Text.
================================
Skip to content

Add SharePoint Connector for Microsoft SharePoint Online and On-Premises #22

@martin-papy

Description

@martin-papy

Enhancement: SharePoint Connector

🎯 Overview

Add support for ingesting documents and content from Microsoft SharePoint Online and SharePoint On-Premises environments, enabling organizations to include their SharePoint-based knowledge repositories in their AI-powered development workflows.

📋 Problem Statement

Many organizations store critical documentation, policies, procedures, and knowledge assets in Microsoft SharePoint. Currently, qdrant-loader cannot access this content, creating gaps in organizational knowledge bases and limiting the effectiveness of AI-powered development tools that rely on comprehensive documentation.

Common SharePoint content includes:

  • Technical documentation and wikis
  • Project documentation and specifications
  • Policies and procedures
  • Training materials and guides
  • Meeting notes and decisions
  • File attachments (PDFs, Office documents, etc.)

🚀 Proposed Solution

Implement a SharePoint connector that integrates with both SharePoint Online (Office 365) and SharePoint On-Premises environments using the Office365-REST-Python-Client library.

Key Features

  • Multi-Environment Support: SharePoint Online, SharePoint 2013+, and On-Premises
  • Multiple Authentication Methods: App-Only, username/password, certificate-based, interactive
  • Document Libraries: Process files from SharePoint document libraries
  • SharePoint Lists: Extract content from custom lists and built-in lists
  • Rich Metadata: Capture SharePoint-specific metadata (author, created/modified dates, custom columns)
  • File Conversion Integration: Leverage existing file conversion for Office documents, PDFs, etc.
  • Incremental Updates: Change detection for efficient synchronization
  • Attachment Processing: Handle file attachments with parent-child relationships

🏗️ Technical Implementation

Configuration Structure

sources:
  sharepoint:
    company-intranet:
      base_url: "https://company.sharepoint.com/sites/intranet"
================================
Problem requirements. From the SharePoint connector proposal, list every authentication method the connector is meant to support.

Extracted data.
================================
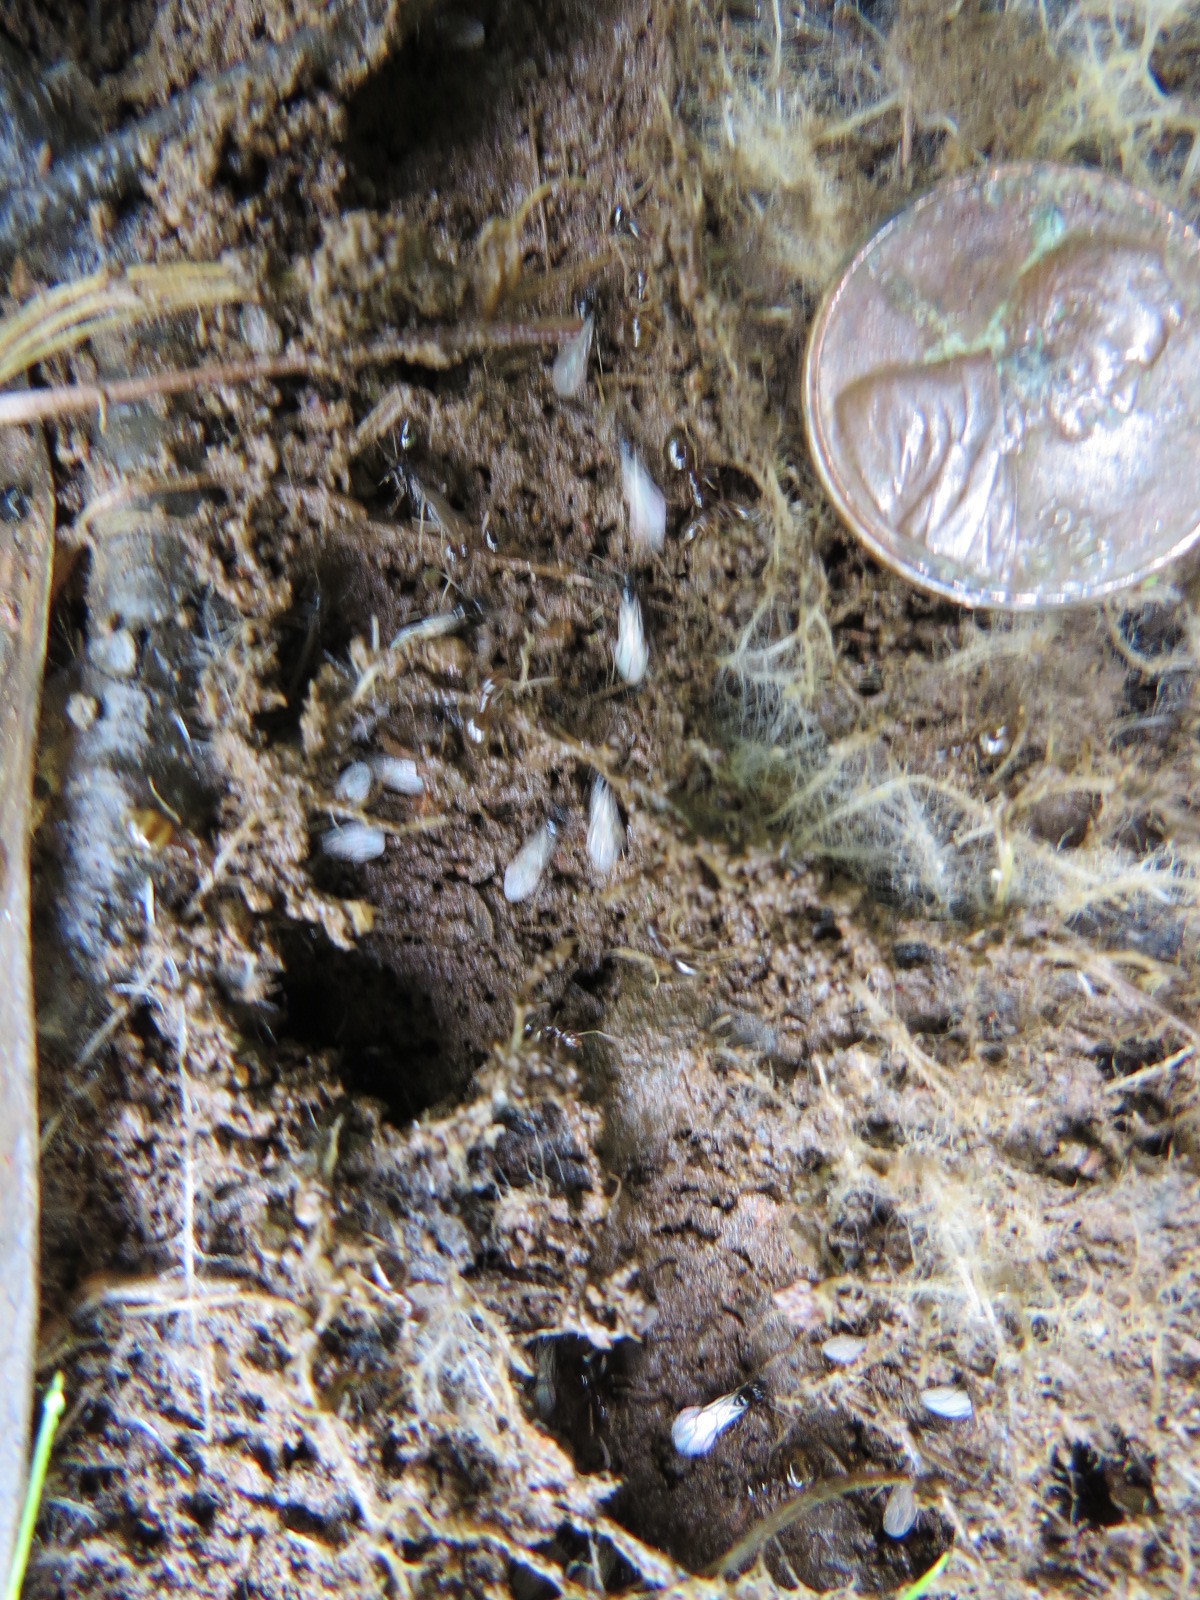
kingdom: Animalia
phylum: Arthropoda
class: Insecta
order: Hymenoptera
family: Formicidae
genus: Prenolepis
================================
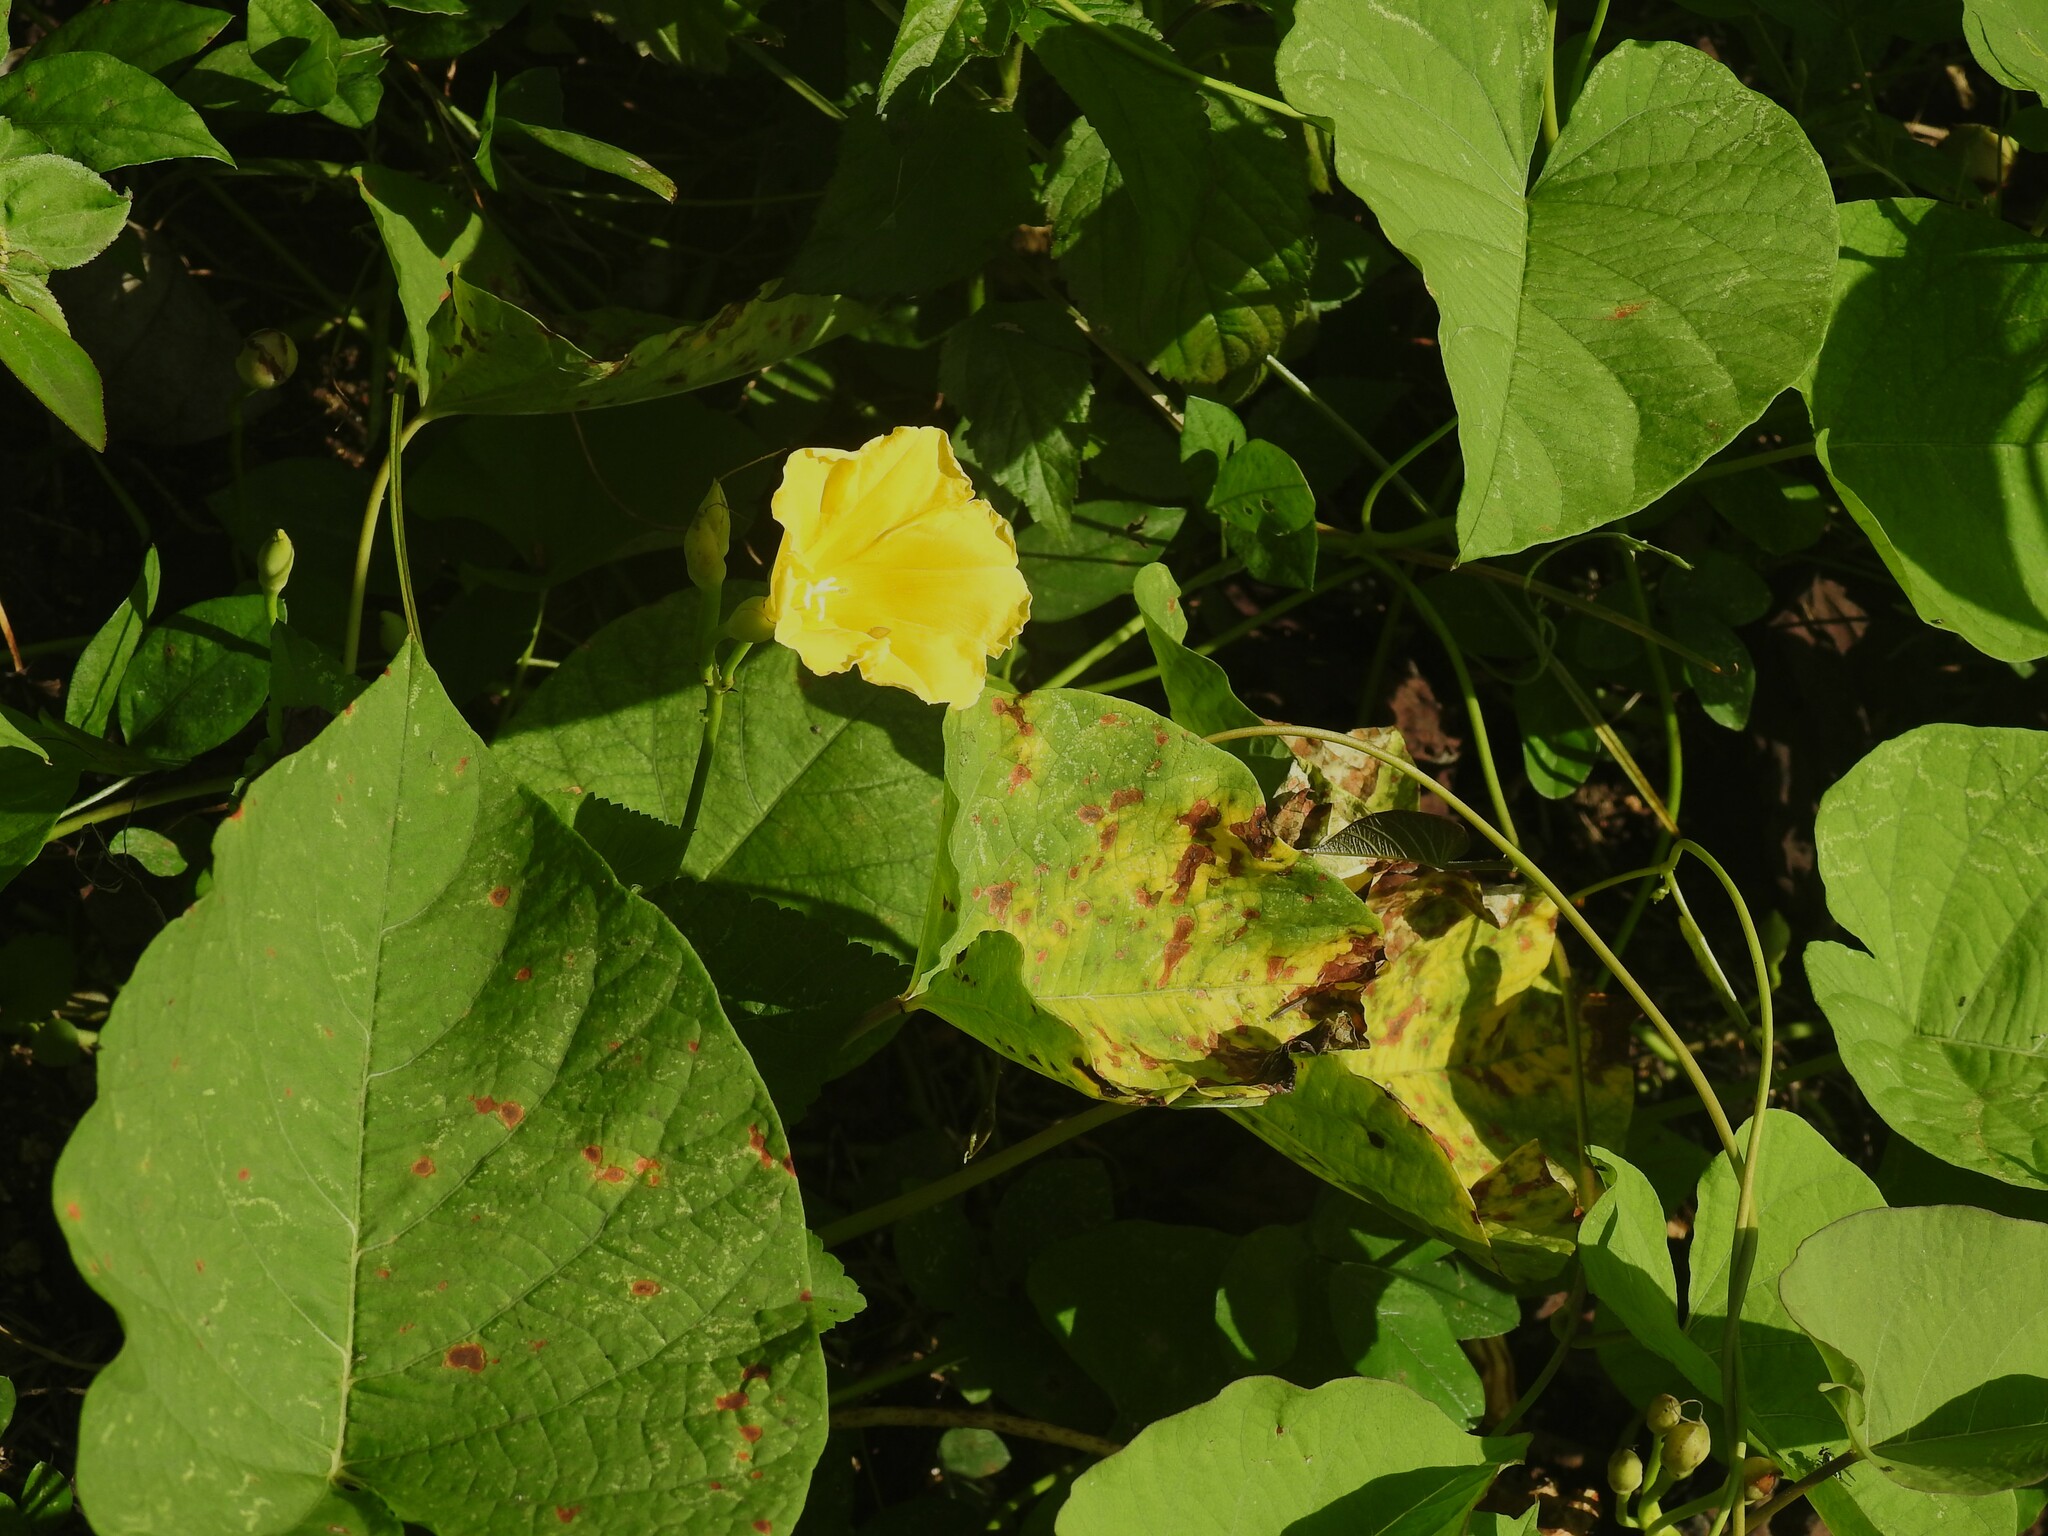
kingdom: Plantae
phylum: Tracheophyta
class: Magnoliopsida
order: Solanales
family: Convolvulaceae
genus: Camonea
================================
Finished exercise. App-Only, username/password, certificate-based, and interactive.